Se algum dia você vivenciar algo parecido, quer na posição de demitido, quer na posição de cumpridor dessa difícil tarefa, lembre-se das minhas palavras. Por experiência própria, digo que você vai sobreviver tranqüilamente e ainda sair fortalecido para o próximo desafio. Pense nos amigos que passaram por situação semelhante e avalie o quanto eles evoluíram em todos os sentidos. A vida voltará ao normal muito antes do que você imagina.

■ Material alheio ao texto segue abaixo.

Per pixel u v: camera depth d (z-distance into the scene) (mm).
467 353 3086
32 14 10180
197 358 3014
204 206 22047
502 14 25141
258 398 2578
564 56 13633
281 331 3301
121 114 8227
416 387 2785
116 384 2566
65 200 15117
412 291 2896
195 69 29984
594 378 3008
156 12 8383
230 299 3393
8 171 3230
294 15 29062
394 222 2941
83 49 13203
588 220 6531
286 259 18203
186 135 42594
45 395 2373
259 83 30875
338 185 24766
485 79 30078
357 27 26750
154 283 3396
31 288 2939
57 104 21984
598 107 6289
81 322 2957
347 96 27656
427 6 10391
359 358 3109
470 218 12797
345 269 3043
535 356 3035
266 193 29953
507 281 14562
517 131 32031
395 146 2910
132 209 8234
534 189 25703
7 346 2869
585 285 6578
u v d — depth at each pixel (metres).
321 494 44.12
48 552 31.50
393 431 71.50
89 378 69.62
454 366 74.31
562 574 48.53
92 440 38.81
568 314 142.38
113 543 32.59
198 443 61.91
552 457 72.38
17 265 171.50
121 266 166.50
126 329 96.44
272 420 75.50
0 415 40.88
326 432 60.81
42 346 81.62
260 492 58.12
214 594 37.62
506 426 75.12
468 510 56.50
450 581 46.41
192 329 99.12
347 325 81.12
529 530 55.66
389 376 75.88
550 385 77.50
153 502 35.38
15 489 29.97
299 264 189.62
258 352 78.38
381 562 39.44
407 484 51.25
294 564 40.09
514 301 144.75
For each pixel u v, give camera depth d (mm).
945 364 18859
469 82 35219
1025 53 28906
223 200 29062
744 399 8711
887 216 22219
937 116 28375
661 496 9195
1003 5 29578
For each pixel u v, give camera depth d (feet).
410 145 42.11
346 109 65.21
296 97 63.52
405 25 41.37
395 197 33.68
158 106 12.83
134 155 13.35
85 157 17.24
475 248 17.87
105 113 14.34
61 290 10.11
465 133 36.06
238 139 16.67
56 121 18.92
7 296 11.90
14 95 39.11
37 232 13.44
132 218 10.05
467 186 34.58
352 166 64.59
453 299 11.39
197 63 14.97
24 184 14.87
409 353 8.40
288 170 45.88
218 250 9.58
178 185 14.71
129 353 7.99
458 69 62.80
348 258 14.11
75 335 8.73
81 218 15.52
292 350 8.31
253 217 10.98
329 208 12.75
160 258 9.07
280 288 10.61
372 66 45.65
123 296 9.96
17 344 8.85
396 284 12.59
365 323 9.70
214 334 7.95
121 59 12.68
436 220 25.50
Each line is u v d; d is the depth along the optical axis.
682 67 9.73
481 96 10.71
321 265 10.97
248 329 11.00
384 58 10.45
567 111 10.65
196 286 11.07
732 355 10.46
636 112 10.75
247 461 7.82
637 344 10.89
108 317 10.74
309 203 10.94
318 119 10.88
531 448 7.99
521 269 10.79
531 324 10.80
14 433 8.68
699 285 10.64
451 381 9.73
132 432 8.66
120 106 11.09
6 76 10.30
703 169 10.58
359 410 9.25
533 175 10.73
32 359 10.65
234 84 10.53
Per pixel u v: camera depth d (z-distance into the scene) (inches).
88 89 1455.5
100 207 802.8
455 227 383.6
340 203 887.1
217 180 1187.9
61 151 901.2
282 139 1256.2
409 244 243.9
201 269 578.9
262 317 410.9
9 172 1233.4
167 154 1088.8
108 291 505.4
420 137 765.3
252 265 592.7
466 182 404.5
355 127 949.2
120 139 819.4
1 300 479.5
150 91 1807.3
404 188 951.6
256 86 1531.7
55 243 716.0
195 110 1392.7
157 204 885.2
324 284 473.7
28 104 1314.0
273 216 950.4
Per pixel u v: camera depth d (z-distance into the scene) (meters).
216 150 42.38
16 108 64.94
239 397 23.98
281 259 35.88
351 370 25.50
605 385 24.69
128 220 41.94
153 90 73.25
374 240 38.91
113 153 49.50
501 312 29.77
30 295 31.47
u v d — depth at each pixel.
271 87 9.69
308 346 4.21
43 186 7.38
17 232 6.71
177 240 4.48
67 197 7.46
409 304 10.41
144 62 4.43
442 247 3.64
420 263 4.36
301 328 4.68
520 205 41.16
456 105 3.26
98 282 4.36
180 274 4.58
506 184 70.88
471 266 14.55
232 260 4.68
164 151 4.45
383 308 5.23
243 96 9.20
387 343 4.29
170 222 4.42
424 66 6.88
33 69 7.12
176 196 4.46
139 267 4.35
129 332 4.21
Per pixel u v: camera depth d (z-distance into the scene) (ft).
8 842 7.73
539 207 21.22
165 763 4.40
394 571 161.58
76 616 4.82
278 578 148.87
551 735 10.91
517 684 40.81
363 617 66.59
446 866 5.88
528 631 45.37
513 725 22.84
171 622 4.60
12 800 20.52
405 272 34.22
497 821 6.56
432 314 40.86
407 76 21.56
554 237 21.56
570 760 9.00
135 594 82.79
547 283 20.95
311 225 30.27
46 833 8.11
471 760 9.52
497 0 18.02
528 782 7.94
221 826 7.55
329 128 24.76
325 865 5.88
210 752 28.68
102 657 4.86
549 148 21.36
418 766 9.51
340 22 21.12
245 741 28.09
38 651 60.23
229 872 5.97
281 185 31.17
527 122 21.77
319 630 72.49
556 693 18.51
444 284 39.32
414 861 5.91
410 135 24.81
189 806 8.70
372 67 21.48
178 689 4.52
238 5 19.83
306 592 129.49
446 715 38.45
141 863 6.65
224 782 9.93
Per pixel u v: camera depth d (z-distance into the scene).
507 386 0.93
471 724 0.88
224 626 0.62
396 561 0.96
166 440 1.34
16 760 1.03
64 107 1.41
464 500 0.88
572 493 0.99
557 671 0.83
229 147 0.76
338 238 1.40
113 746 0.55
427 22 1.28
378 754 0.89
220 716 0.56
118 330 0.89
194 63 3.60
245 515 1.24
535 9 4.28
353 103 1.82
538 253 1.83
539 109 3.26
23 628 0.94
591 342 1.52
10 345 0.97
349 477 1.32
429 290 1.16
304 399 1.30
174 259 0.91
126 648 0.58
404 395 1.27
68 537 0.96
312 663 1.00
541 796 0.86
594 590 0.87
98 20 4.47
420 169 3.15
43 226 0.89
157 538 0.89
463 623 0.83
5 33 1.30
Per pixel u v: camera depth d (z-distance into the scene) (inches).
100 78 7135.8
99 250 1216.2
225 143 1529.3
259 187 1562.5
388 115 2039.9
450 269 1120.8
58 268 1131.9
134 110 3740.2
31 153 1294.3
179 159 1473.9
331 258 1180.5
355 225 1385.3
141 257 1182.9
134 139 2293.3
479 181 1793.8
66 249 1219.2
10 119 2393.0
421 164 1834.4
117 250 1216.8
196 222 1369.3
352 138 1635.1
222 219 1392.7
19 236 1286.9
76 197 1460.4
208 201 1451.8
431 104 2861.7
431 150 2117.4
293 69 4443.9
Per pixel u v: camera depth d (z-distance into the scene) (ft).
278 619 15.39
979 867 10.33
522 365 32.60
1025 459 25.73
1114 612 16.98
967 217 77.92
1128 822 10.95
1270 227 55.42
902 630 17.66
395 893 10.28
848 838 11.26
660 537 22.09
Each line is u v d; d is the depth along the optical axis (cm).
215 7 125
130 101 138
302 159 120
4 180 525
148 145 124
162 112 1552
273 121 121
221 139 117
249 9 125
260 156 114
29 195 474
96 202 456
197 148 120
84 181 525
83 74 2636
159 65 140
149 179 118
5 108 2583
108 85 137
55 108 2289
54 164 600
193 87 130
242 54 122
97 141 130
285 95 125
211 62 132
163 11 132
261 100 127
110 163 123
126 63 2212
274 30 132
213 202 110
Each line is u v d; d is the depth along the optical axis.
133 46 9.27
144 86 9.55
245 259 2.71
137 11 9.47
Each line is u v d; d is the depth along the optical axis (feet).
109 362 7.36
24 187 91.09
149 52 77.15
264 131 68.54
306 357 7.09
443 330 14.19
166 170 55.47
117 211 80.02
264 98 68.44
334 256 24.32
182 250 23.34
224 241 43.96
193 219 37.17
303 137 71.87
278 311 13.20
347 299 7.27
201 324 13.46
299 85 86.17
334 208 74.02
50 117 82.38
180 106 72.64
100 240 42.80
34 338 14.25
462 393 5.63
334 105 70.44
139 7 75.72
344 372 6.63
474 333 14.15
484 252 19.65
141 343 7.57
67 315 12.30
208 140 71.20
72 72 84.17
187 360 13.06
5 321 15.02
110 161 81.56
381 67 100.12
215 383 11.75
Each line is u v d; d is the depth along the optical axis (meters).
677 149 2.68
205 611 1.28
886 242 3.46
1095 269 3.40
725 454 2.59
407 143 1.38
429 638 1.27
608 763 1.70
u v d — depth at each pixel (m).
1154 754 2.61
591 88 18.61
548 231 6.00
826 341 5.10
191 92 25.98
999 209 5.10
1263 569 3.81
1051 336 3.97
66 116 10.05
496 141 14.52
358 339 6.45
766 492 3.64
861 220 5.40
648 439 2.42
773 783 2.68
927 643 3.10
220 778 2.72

Eis aqui algumas lições que me foram extremamente úteis nesse sentido e espero que sejam úteis se algum dia precisar delas ou quando tiver que socorrer um amigo. Torço para que você cresça profissionalmente, onde quer que esteja, porém tenha em mente que a concorrência no mercado de trabalho é acirrada e, muitas vezes, desleal, portanto, lembre-se:

1. Jamais lamente um fato como esse. Lamentar ou falar mal da empresa serve apenas para provocar insegurança nas pessoas que você ama e distanciamento dos admiradores do seu trabalho; o que você menos precisa nesse momento é de pensamentos e atitudes negativas;

2. Em momentos de crise, o importante é manter a lucidez e o equilíbrio; pare de se demitir mentalmente e sofrer por antecipação; se a demissão for inevitável, considere-a como uma nova oportunidade de apresentar seu talento e energia para quem realmente precisa deles, seja como patrão, seja como empregado;

3. Pense que sempre haverá espaço para pessoas que demonstram otimismo diante das adversidades, para quem cultiva o sorriso nos lábios e, principalmente, para quem sabe dizer “bom-dia”, “por favor” e “obrigado”;

4. Todas as empresas são carentes de bons profissionais, portanto, seja humilde e ousado ao mesmo tempo, mantenha contato com os amigos e conhecidos e não tenha vergonha de pedir, afinal, pedir não ofende; não mande o currículo para o RH, mande o currículo para um amigo que conhece alguém do RH; utilize a sua rede de contatos e pare de gastar com Xerox e papel;

5. Segundo Jack Welch, o executivo que revitalizou a GE, “até um pé no traseiro te empurra para frente”, portanto, mãos à obra, currículo na mão esquerda, celular na mão direita, carro ou o vale-transporte que ainda sobrou, sua melhor roupa e muitos contatos, quantos forem possíveis e necessários;

6. Mantenha a fé, a esperança e o foco. Sem isso, não há currículo nem padrinho que dê jeito. Muito otimismo, pois como dizia a avó de um amigo meu, “é no andar da carruagem que as abóboras se ajeitam”. Se você não acredita em si mesmo, por que alguém haveria de acreditar?

Penso que todos nascem para cumprir uma missão, seja ela qual for, portanto, é melhor que seja num lugar onde tenhamos o mínimo de dignidade e respeito. Pare de ser demitido, demita-se antes, não apenas da empresa, mas das coisas que você não tem a mínima vocação para desempenhar. Para Albert Camus, não existe dignidade no trabalho quando nosso trabalho não é aceito livremente. Pense nisso e seja feliz!